# SAC - BAR - then on to LAS by bus



## Robin Wright (Feb 15, 2016)

I am considering travelling to LAS from SAC using the inland route rather than to coastal. SAC to BAR via BFD looks feasible although it does involve a couple of legs by bus. One of the transfers is only 6 minutes (at BFD) which seems ridiculously tight! Could someone please advise me if this is comfortably possible? If I don't make it are there later regular buses I could get on using the Amtrak ticket?

Also is this route scenic/interesting?

Any help would be appreciated.

(Should anyone who saw my previous post on SAC - LAS be wondering - I am exploring another route as the journey via LAX involves an overnight stay which I would prefer not to make).


----------



## tp49 (Feb 15, 2016)

I don't know where you're getting the option to transfer buses in Barstow (BAR) but when I look at Amtrak's website you take a bus from Sacramento to Stockton, then the train from Stockton to Bakersfield, then a bus to Las Vegas (with a rest stop in Barstow.) Six minutes will be fine for the transfer in Bakersfield as the buses practically pull up to the platform. Additionally, as the bus to Las Vegas is a dedicated Amtrak Thruway connection the bus won't leave until all of the passengers are on and if the train is late into Bakersfield the bus will wait for the train. You'll be just fine.

As for scenic/interesting...the bus runs through the desert which might be interesting to someone from the UK where things are fairly green. The only thing I can assure you about the scenery is that it won't be green. Enjoy Las Vegas.


----------



## caravanman (Feb 15, 2016)

Hi,

If you put in SAC as the start, and LVS as the destination, you should find the correct connections, as tp49 above mentions.

I have taken this trip several times, and very much enjoy the train and bus ride, the desert scenery is worth seeing.

As stated, the bus connection from SAC and the one at Bakersfield is a dedicated Amtrak bus, and they will ensure all passengers for Las Vegas (LVS) are aboard.

There is a meal stop at Barstow, around 30 minutes where you can get the usual fast food, burgers, etc, etc.
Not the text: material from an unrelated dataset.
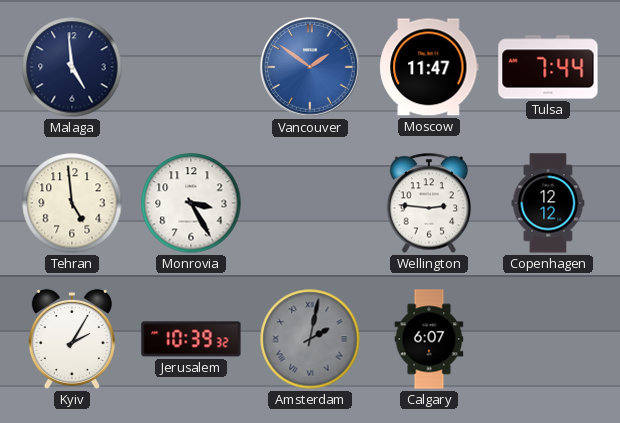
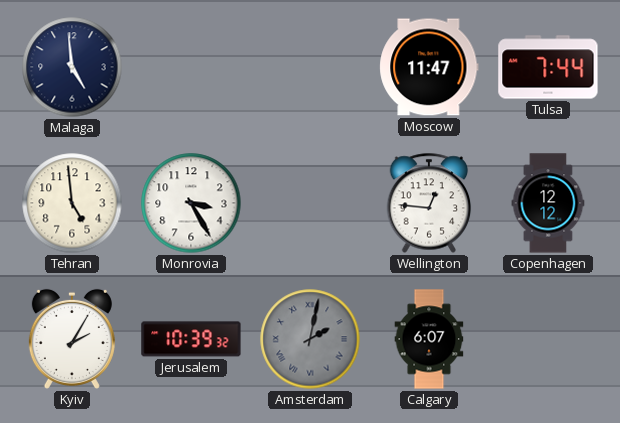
Vancouver: 1:51 -> none
Wellington: 2:46 -> 12:46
Please feel free to ask if you require any more assistance.

Ed


----------



## Guest (Feb 16, 2016)

Thank you tp49 and caravanman for that information. That answers all my questions and is very reassuring too. It isn't what I originally planned and I won't see the ocean but I'll just have to save that for another visit. Really appreciate your help. Robin


----------